Effect of number of seed bulked and population size on genetic variability when using the multiple-seed procedure of SSD
2001
Macchiavelli, R. | Beaver, J.S.
Single-seed descent is used by grain legume breeders to maintain genetic variability in populations of advanced generation lines. To reduce labor costs, breeders often use a multiple-seed procedure in which a single pod rather than a single seed is harvested from each plant and bulked.
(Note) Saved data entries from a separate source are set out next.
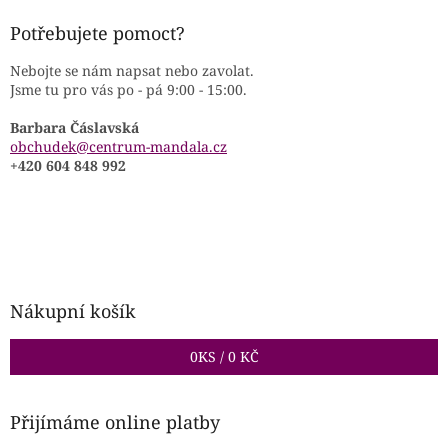
Potřebujete pomoct?
Nebojte se nám napsat nebo zavolat.
Jsme tu pro vás po - pá 9:00 - 15:00.
Barbara Čáslavská
obchudek@centrum-mandala.cz
+420 604 848 992
Nákupní košík
0
KS /
0 KČ
Přijímáme online platby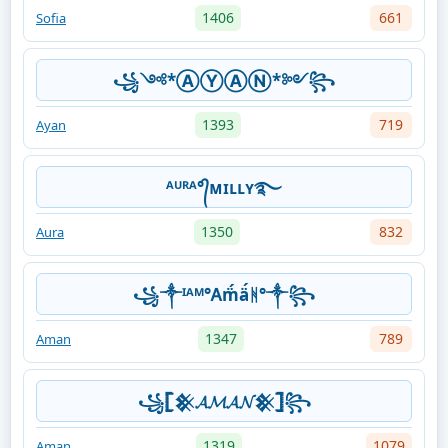
1406
661
Sofia
꧁༺*ⒶⓎⒶⓃ*༻꧂
1393
719
Ayan
ᴬᵁᴿᴬ°᭄ᴍɪʟʟʏ࿐
1350
832
Aura
꧁༒ᴵᴬᴹ°Ꭺm̈́ä́ᚻ°༒꧂
1347
789
Aman
꧁𓊈𒆜𝓐𝓜𝓐𝓝𒆜𓊉꧂
1319
1079
Aman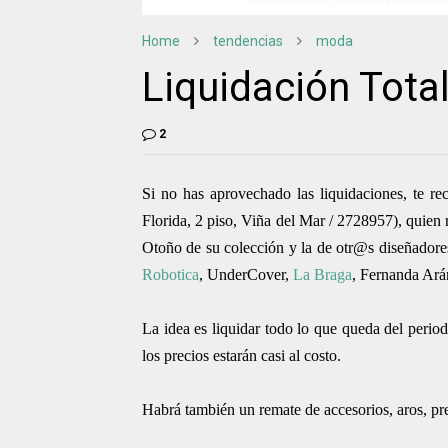
Home
tendencias
moda
Liquidación Tota
2
Si no has aprovechado las liquidaciones, te r
Florida, 2 piso, Viña del Mar /
2728957
), quien
Otoño de su colección y la de otr@s diseñadores
Robotica
, UnderCover,
La Braga
, Fernanda Arán
La idea es liquidar todo lo que queda del period
los precios estarán casi al costo.
Habrá también un remate de accesorios, aros, pren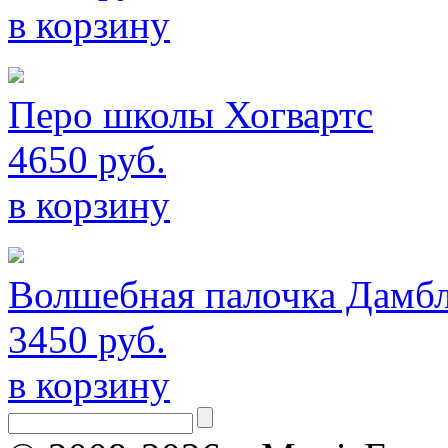
в корзину
Перо школы Хогвартс
4650 руб.
в корзину
Волшебная палочка Дамбл
3450 руб.
в корзину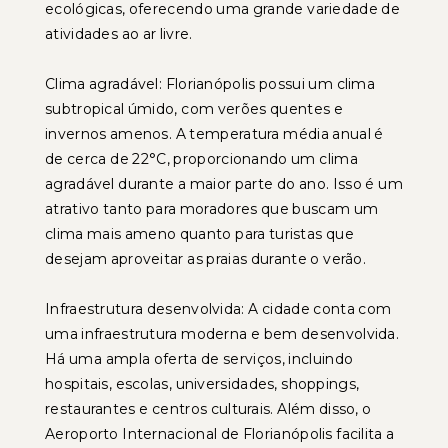
ecológicas, oferecendo uma grande variedade de
atividades ao ar livre.
Clima agradável: Florianópolis possui um clima
subtropical úmido, com verões quentes e
invernos amenos. A temperatura média anual é
de cerca de 22°C, proporcionando um clima
agradável durante a maior parte do ano. Isso é um
atrativo tanto para moradores que buscam um
clima mais ameno quanto para turistas que
desejam aproveitar as praias durante o verão.
Infraestrutura desenvolvida: A cidade conta com
uma infraestrutura moderna e bem desenvolvida.
Há uma ampla oferta de serviços, incluindo
hospitais, escolas, universidades, shoppings,
restaurantes e centros culturais. Além disso, o
Aeroporto Internacional de Florianópolis facilita a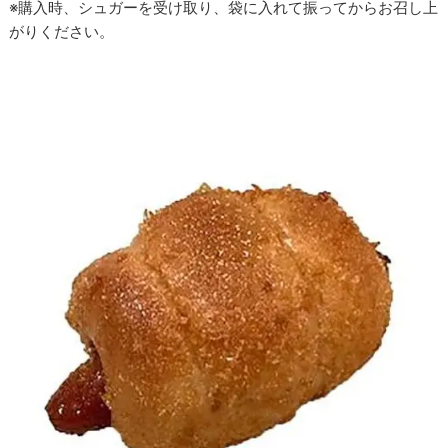
※購入時、シュガーを受け取り、袋に入れて振ってからお召し上
がりください。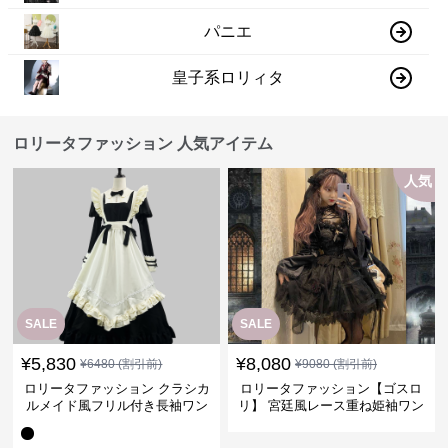
パニエ
皇子系ロリィタ
ロリータファッション 人気アイテム
人気
SALE
SALE
¥
5,830
¥
8,080
¥
6480
(割引前)
¥
9080
(割引前)
ロリータファッション クラシカ
ロリータファッション【ゴスロ
ルメイド風フリル付き長袖ワン
リ】 宮廷風レース重ね姫袖ワン
ピース
ピース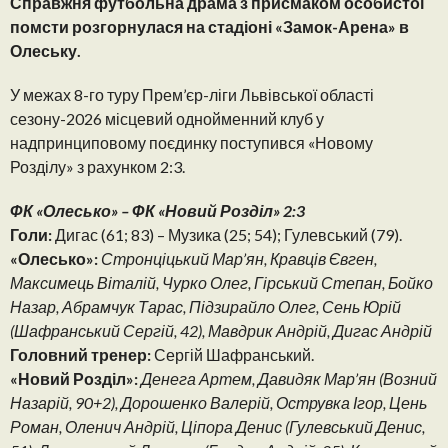
Справжня футбольна драма з присмаком особистої
помсти розгорнулася на стадіоні «Замок-Арена» в
Олеську.
У межах 8-го туру Прем’єр-ліги Львівської області
сезону-2026 місцевий однойменний клуб у
надпринциповому поєдинку поступився «Новому
Розділу» з рахунком 2:3.
ФК «Олесько» – ФК «Новий Розділ» 2:3
Голи:
Дигас (61; 83) – Музика (25; 54); Гулевський (79).
«Олесько»:
Стронціцький Мар’ян, Кравців Євген,
Максимець Віталій, Чурко Олег, Гірський Степан, Бойко
Назар, Абрамчук Тарас, Підзирайло Олег, Сень Юрій
(Шафранський Сергій, 42), Мавдрик Андрій, Дигас Андрій
Головний тренер:
Сергій Шафранський.
«Новий Розділ»:
Денега Артем, Давидяк Мар’ян (Возний
Назарій, 90+2), Дорошенко Валерій, Острувка Ігор, Цень
Роман, Оленич Андрій, Ціпора Денис (Гулевський Денис,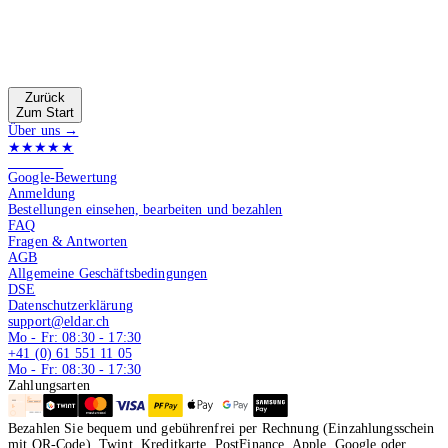
Zurück
Zum Start
Über uns →
★★★★★
4.9 von 5
Google-Bewertung
Anmeldung
Bestellungen einsehen, bearbeiten und bezahlen
FAQ
Fragen & Antworten
AGB
Allgemeine Geschäftsbedingungen
DSE
Datenschutzerklärung
support@eldar.ch
Mo - Fr: 08:30 - 17:30
+41 (0) 61 551 11 05
Mo - Fr: 08:30 - 17:30
Zahlungsarten
Bezahlen Sie bequem und gebührenfrei per Rechnung (Einzahlungsschein
mit QR-Code), Twint, Kreditkarte, PostFinance, Apple, Google oder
This paper studied the distribution of the proportion of original F2 plants represented after advancing populations ranging from 100 to 600 plants from the F2 to the F6 generation when the multiple-seed procedure of SSD is used. Since the analytical solution to this problem is intractable, involving a 4-fold convolution of a hypergeometric distribution, a simulation was run in SAS to estimate this probability distribution. An increase in the size of the population advanced from the F2 to the F6 generation did not influence significantly the mean proportion of F2 plants represented in the F6 generation but decreased its variability. An increase in the number of seed per pod from two to six reduced the mean proportion of F2 plants represented in the F6 generation from 0.45 to 0.35, but did not decrease significantly the standard deviations of the distributions. Using the multiple-seed procedure, grain legume breeders could expect, on the average, that at least every third F6 line would be derived from a different F2 plant. This should generate considerable genetic variability for the selection for quantitatively inherited traits such as seed yield.